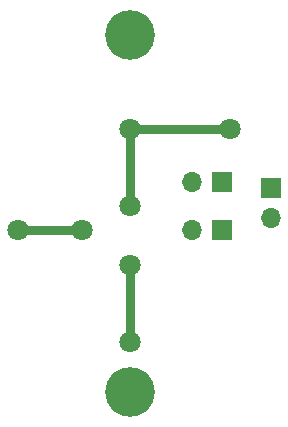
<source format=gbr>
%TF.GenerationSoftware,KiCad,Pcbnew,8.0.1*%
%TF.CreationDate,2024-07-06T10:32:20+03:00*%
%TF.ProjectId,led_tester,6c65645f-7465-4737-9465-722e6b696361,rev?*%
%TF.SameCoordinates,Original*%
%TF.FileFunction,Copper,L2,Bot*%
%TF.FilePolarity,Positive*%
%FSLAX46Y46*%
G04 Gerber Fmt 4.6, Leading zero omitted, Abs format (unit mm)*
G04 Created by KiCad (PCBNEW 8.0.1) date 2024-07-06 10:32:20*
%MOMM*%
%LPD*%
G01*
G04 APERTURE LIST*
%TA.AperFunction,ComponentPad*%
%ADD10R,1.700000X1.700000*%
%TD*%
%TA.AperFunction,ComponentPad*%
%ADD11O,1.700000X1.700000*%
%TD*%
%TA.AperFunction,ViaPad*%
%ADD12C,4.200000*%
%TD*%
%TA.AperFunction,ViaPad*%
%ADD13C,1.800000*%
%TD*%
%TA.AperFunction,Conductor*%
%ADD14C,0.800000*%
%TD*%
G04 APERTURE END LIST*
D10*
%TO.P,J2,1,Pin_1*%
%TO.N,GND*%
X113275000Y-46500000D03*
D11*
%TO.P,J2,2,Pin_2*%
%TO.N,/GR1*%
X110735000Y-46500000D03*
%TD*%
D10*
%TO.P,J1,1,Pin_1*%
%TO.N,GND*%
X113275000Y-42500000D03*
D11*
%TO.P,J1,2,Pin_2*%
%TO.N,/RED1*%
X110735000Y-42500000D03*
%TD*%
D10*
%TO.P,J3,1,Pin_1*%
%TO.N,GND*%
X117500000Y-42960000D03*
D11*
%TO.P,J3,2,Pin_2*%
%TO.N,/VCC*%
X117500000Y-45500000D03*
%TD*%
D12*
%TO.N,*%
X105500000Y-60250000D03*
X105500000Y-30000000D03*
D13*
%TO.N,/GR*%
X101500000Y-46500000D03*
X96000000Y-46500000D03*
X105500000Y-38000000D03*
X114000000Y-38000000D03*
X105500000Y-56000000D03*
X105500000Y-44500000D03*
X105500000Y-49500000D03*
%TD*%
D14*
%TO.N,/GR*%
X105500000Y-38000000D02*
X105500000Y-44500000D01*
X114000000Y-38000000D02*
X105500000Y-38000000D01*
X105500000Y-56000000D02*
X105500000Y-49500000D01*
X96000000Y-46500000D02*
X101500000Y-46500000D01*
%TD*%
M02*

</source>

Your assignment
Retype everything in the material word for word, minus pictures.

Response to the task
<source format=gbr>
%TF.GenerationSoftware,KiCad,Pcbnew,8.0.1*%
%TF.CreationDate,2024-07-06T10:32:20+03:00*%
%TF.ProjectId,led_tester,6c65645f-7465-4737-9465-722e6b696361,rev?*%
%TF.SameCoordinates,Original*%
%TF.FileFunction,Copper,L2,Bot*%
%TF.FilePolarity,Positive*%
%FSLAX46Y46*%
G04 Gerber Fmt 4.6, Leading zero omitted, Abs format (unit mm)*
G04 Created by KiCad (PCBNEW 8.0.1) date 2024-07-06 10:32:20*
%MOMM*%
%LPD*%
G01*
G04 APERTURE LIST*
%TA.AperFunction,ComponentPad*%
%ADD10R,1.700000X1.700000*%
%TD*%
%TA.AperFunction,ComponentPad*%
%ADD11O,1.700000X1.700000*%
%TD*%
%TA.AperFunction,ViaPad*%
%ADD12C,4.200000*%
%TD*%
%TA.AperFunction,ViaPad*%
%ADD13C,1.800000*%
%TD*%
%TA.AperFunction,Conductor*%
%ADD14C,0.800000*%
%TD*%
G04 APERTURE END LIST*
D10*
%TO.P,J2,1,Pin_1*%
%TO.N,GND*%
X113275000Y-46500000D03*
D11*
%TO.P,J2,2,Pin_2*%
%TO.N,/GR1*%
X110735000Y-46500000D03*
%TD*%
D10*
%TO.P,J1,1,Pin_1*%
%TO.N,GND*%
X113275000Y-42500000D03*
D11*
%TO.P,J1,2,Pin_2*%
%TO.N,/RED1*%
X110735000Y-42500000D03*
%TD*%
D10*
%TO.P,J3,1,Pin_1*%
%TO.N,GND*%
X117500000Y-42960000D03*
D11*
%TO.P,J3,2,Pin_2*%
%TO.N,/VCC*%
X117500000Y-45500000D03*
%TD*%
D12*
%TO.N,*%
X105500000Y-60250000D03*
X105500000Y-30000000D03*
D13*
%TO.N,/GR*%
X101500000Y-46500000D03*
X96000000Y-46500000D03*
X105500000Y-38000000D03*
X114000000Y-38000000D03*
X105500000Y-56000000D03*
X105500000Y-44500000D03*
X105500000Y-49500000D03*
%TD*%
D14*
%TO.N,/GR*%
X105500000Y-38000000D02*
X105500000Y-44500000D01*
X114000000Y-38000000D02*
X105500000Y-38000000D01*
X105500000Y-56000000D02*
X105500000Y-49500000D01*
X96000000Y-46500000D02*
X101500000Y-46500000D01*
%TD*%
M02*

</source>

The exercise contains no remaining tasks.